Note: if the result of a look up is a field or a non-static method in the current class, then you must
report an error if you are currently type checking a static method. (Cb only has non-static fields.)
Note that the C# language does not permit you to declare a local variable which has the same name
as variable in an enclosing block or as a parameter of the current method. The Binding method in
the supplied SymTab class enforces that rule.
The Provided Materials
• The zipfile SuppliedMaterials.zip holds the source code files for a solution to Assignment 2 plus an additional file CbSymTab.cs (which is currently not accessed by any of the other
code).
Submission Requirements
1. You must provide all source files needed to build your program. Do not submit any files generated by gplex or gppg.
2. We will run gplex on your .l/.lex file, gppg on your .y file, and then compile all the C# files
with the command csc *.cs.

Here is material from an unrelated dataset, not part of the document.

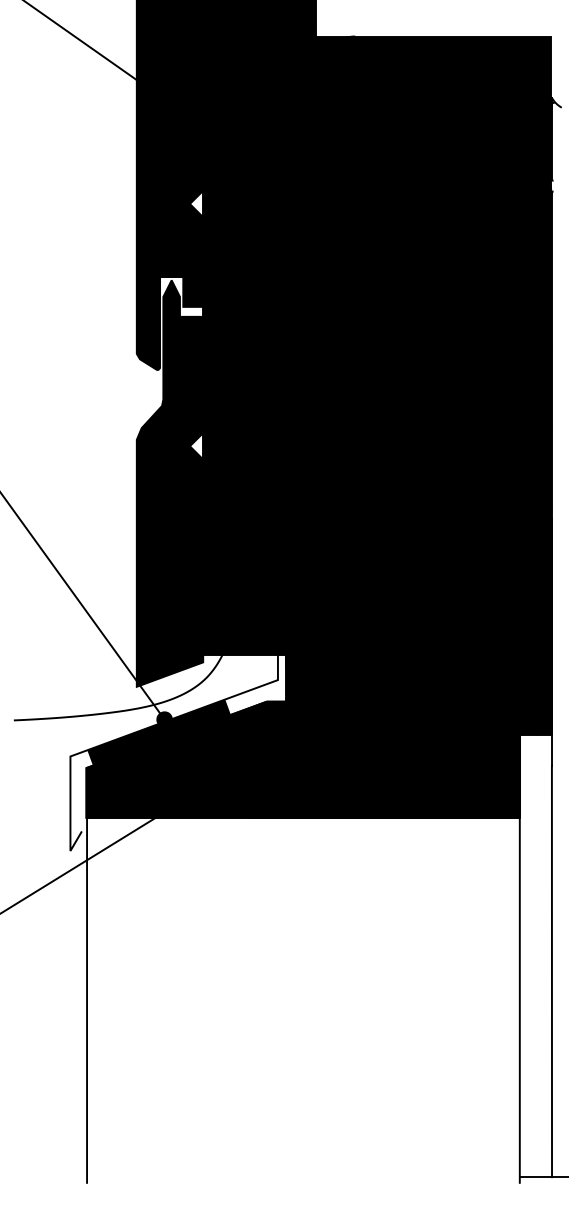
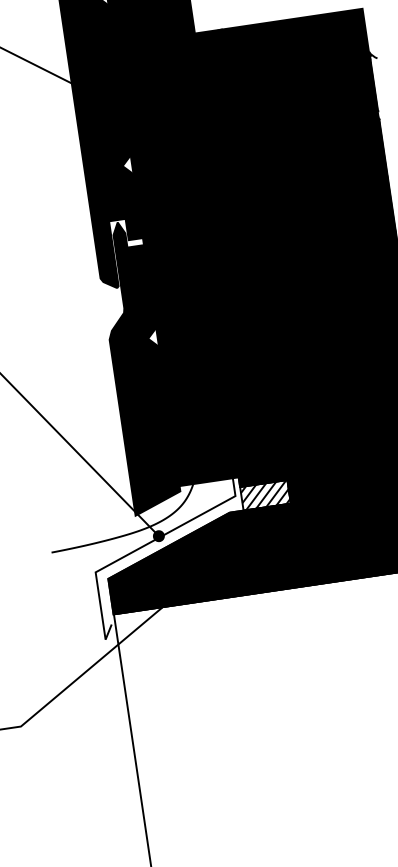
fill: (319, 684) -> (265, 494), removed
fill: (158, 732) -> (155, 546), removed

If these steps do not yield an executable program, you lose points.
3. You must combine all your files including a README file into a single compressed archive file.
The only accepted formats for the archive file are as a zipfile (and the filename must have a
“.zip” suffix) or as a gzipped Unix tar file (and the filename must have a “.tgz” suffix).
4. Upload your archive file via conneX.
5. The project is to be completed in teams of either 2 or 3 persons. The ideal size is 2 people. All
team members must participate. Be sure to identify who the team members are in a separate file
named README.txt. (If there are any special features of your code to point out, or things you
didn’t get working right, you can mention them here.)